Have you ever noticed how Minecraft, one of the most successful and beloved (indie) games of recent years, doesn’t remember your window size and position between sessions? Unless you have full-screen mode enabled, it always starts in the same little window, which I suspect most players immediately resize.
You would think that this would be a pretty simple convenience to implement. I don’t know why Notch didn’t choose to do so, but I suspect that it has something to do with LWJGL and the deficiencies of its Display object.
Any LWJGL app that wishes to render to the screen must first initialize an instance of Display. By default this creates a new window, but it lacks certain methods that you might expect to be present. You can’t, for example, check whether or not the window has been maximized.
To get around this, it’s possible to bind the Display object to a Java AWT canvas object instead, which can then be attached to an AWT window over which you have a bit more control.
When I started Shootah I originally adopted the first method, then switched to the second for the sake of user-friendliness.

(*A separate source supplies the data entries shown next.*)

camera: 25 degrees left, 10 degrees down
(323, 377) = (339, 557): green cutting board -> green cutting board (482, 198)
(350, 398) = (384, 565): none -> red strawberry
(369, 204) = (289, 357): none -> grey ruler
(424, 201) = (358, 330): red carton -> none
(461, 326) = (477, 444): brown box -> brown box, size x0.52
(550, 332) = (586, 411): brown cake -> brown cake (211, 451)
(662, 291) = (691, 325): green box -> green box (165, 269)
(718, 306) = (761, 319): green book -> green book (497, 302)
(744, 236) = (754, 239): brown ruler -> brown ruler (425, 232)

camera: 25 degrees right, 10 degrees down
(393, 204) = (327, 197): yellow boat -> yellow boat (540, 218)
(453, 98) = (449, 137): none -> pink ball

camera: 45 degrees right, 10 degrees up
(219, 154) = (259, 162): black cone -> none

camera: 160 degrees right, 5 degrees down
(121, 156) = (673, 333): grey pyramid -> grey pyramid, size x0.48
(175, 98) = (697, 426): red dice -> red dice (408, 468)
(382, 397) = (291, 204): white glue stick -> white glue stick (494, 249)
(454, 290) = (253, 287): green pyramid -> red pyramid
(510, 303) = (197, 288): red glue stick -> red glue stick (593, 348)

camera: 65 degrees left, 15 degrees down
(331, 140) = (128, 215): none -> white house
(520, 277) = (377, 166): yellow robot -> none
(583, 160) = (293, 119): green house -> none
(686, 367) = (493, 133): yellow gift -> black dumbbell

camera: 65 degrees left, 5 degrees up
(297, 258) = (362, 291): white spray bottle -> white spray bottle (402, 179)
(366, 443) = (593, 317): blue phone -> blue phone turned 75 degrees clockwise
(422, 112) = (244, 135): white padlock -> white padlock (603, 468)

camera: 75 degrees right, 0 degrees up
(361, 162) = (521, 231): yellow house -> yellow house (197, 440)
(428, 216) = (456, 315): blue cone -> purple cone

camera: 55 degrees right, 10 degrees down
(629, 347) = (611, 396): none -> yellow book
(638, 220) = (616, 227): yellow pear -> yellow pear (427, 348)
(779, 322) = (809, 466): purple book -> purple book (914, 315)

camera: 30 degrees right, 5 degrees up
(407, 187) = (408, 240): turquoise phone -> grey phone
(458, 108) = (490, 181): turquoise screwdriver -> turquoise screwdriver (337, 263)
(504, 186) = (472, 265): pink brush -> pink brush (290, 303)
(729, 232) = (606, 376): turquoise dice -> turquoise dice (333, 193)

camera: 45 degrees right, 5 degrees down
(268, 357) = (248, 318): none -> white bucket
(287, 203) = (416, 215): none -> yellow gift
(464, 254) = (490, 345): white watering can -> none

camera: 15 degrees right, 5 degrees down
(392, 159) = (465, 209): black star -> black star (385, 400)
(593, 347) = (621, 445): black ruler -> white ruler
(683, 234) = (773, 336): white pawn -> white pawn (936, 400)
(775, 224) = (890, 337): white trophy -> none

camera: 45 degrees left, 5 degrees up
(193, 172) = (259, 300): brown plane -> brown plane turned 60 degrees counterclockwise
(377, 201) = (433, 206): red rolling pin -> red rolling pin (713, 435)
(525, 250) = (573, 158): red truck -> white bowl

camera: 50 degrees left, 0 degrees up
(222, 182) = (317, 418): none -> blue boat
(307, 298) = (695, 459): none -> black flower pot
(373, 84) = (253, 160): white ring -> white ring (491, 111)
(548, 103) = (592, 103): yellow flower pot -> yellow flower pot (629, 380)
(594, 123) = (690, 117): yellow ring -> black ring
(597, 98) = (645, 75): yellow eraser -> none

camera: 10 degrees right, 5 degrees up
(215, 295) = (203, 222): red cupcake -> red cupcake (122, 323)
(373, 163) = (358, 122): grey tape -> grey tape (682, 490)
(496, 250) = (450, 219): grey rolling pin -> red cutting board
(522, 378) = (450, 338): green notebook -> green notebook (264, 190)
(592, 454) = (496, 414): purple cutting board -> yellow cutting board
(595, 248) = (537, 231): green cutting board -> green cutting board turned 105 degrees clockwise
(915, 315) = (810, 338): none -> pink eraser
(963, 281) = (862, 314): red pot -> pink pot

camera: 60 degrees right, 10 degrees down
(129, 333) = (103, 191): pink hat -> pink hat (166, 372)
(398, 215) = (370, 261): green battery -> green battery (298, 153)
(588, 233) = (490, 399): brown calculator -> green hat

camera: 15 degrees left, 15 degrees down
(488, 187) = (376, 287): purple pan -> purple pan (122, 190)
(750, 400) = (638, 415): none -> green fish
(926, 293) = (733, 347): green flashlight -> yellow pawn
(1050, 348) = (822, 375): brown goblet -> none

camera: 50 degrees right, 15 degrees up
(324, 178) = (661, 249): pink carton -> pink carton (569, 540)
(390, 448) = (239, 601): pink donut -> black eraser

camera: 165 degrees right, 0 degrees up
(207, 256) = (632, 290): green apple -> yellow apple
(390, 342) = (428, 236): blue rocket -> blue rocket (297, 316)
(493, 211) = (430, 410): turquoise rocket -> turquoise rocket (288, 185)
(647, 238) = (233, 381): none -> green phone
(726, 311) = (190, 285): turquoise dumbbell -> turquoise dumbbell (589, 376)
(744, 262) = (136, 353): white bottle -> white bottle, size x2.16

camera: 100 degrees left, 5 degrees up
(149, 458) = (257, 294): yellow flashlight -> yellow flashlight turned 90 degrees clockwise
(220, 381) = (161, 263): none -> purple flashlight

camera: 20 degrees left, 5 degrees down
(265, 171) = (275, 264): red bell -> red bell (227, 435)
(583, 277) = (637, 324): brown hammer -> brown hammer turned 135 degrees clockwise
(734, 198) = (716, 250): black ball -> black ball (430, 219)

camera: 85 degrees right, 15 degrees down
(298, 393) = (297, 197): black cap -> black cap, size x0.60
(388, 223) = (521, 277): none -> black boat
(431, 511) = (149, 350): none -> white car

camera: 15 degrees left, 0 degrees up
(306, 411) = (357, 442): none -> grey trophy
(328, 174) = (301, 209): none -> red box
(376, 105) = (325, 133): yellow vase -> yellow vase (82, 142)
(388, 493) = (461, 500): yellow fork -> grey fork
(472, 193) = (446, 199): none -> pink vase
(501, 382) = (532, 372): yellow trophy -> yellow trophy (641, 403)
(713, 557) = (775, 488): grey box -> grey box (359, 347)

The thing is, now that I’ve added support for game controllers, a bug has arisen which is causing the app to lock up when deleting the AWT frame at shutdown time. It only happens if I enable the LWJGL controller interface, even if I do nothing but immediately delete it. It seems that LWJGL controllers don’t play nice with AWT’s message queue. After a few frustrating evenings spent dicking around with it, I think that, for the sake of simplicity, I’m going to drop the frame and go back to just letting the Display object create the game window.
This might mean that the next release will actually lose the ability to recreate the game window exactly as it was the last time you played, but sod it. There’s more important stuff to be getting on with.
Other than that, the new controller code is working well, but there’s still some tweaking and additional content I want to add before the next build. It should work with any USB game controller, though the default button mapping is based on the XBox 360 pad. Customizable controls will be available in a future release.